Записки на кухонном полотенце - страница 2
— Мгммм, — потеряв дар речи, хмыкнула я, рожа повторила движение моих губ и схватилась за ключи от машины.
Телефон вновь требовательно зазвонил.
— Ты купила билет? — требовательно крикнула трубка голосом Гошки.
— Гош, не ругайся только. Я в больнице, — не разжимая губ, вякнула я и вжала голову в плечи.
— И что на этот раз? — голосом, полным сахарного сиропа, поинтересовался любимый, и мне стало еще страшнее.
— Нос сломааааала, в двух местах, — зарыдала я в трубку в надежде разжалобить супруга, не обращая внимания на доктора, отвернувшегося к стене и вздрагивающего плечами, старающегося не рассмеяться в голос.
— Вот, все у тебя так, — заорал в трубку Гоша так, что его, наверное, услышали в приемном отделении. — Один раз соберешься отдохнуть от вас, так фиг оставишь тебя одну. Мы с мужиками и скинулись уже, на футбол сходить хотели. Ты, ты, ты!!! Приеду сейчас.
— Мать, ты похожа на бомжиху с нашего вокзала, — весело заржал старший сын, увидев меня на пороге квартиры.
— И ничего не похожа. У бомжихи шуба есть, она ею укрывается, когда на земле спит, — обиделась я.
— Сегодня что брала на таран? Подъездную дверь снова или поинтереснее что нарыла? — съязвила дочка.
— А я люблю мамочку, — тихо сказал младший. — Только боюсь сейчас немного. Она на зомби смахивает.
Но зато меня никто не трогал две недели. Я с упоением строчила проды, лежа на диване, пока подруга суетилась на кухне в поисках вечно исчезающего штопора. Дети ели фастфуд, ругаясь между собой по поводу и без, Падла продолжала свою подрывную деятельность, а муж все-таки уехал в свою командировку. Сказал, что начальник не разрешил ему остаться дома. Уж правда или нет, не знаю.

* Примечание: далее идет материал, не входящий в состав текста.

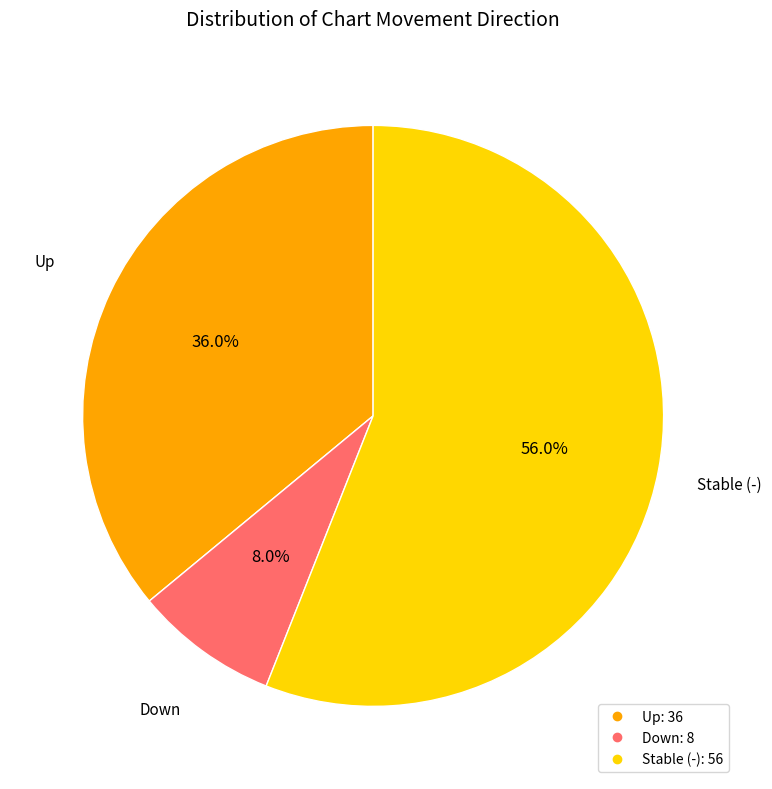

Is there a majority slice in this chart?

Yes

P.S. Спустя две недели лицо мое приобрело первоначальную свежесть, слегка отсвечивая зеленью боевых шрамов, и я была готова к новым свершениям.
4. Часть. Сумка с собакой
Сумка стояла в витрине и манила меня блестящей застежкой и нарисованной на фронтоне собакой, похожей на Падлу как две капли воды.
«Зачем я поперлась мимо этого магазина?» — мелькнула расстроенная мысль.
Толкнув дверь, я вошла в пахнущее апельсиновым ароматизатором нутро торговой точки и уставилась на вожделенную торбу.
— Сколько стоит? — выдохнула я, не в силах отвести взгляд от желаемого.
— Сто пятьдесят евро, — вяло улыбнулась разнаряженная в пух и прах продавщица, презрительно разглядывая поношенную болоньевую куртку, заставив меня поежиться. Из магазина я вывалилась в растрепанных чувствах и побрела на работу. За сто пятьдесят евро я могла кормить детей неделю.
— Вот, — сунула мне под нос ноги, увенчанные длинными и зазубренными, похожими на японские сюррикены ногтями, поеденными грибком, клиентка. — Сделай что-нибудь. А то у меня свидание сегодня, а тут такое.
— Сорок, — вякнула я, заломив цену вдвое, и перед глазами встала проклятая сумка.
Клиентка затрепетала. Отправив мужа в плаванье — он у нее капитан дальнего плаванья — дамочка пустилась во все тяжкие, что меня несказанно радовало. Она начала ходить ко мне, как на работу, рассказывая о своих похождениях, но при этом хорошо платя деньгами, заработанными бедолагой мужем, болтающимся в далеких холодных морях.
— Согласна, — решительно тряхнула тугими кудрями клиентка, а я вдруг вспомнила фильм «Тупой и еще тупее», где герою Джимма Керри пилили ногти болгаркой.
Вооружившись клещами, я пожалела, что не имею сварочной маски, и принялась за работу. Спустя час я получила заслуженную плату, приблизившись к мечте на сорок евро. Вечером, после работы, я специально прошла мимо магазина. Сумка была на месте.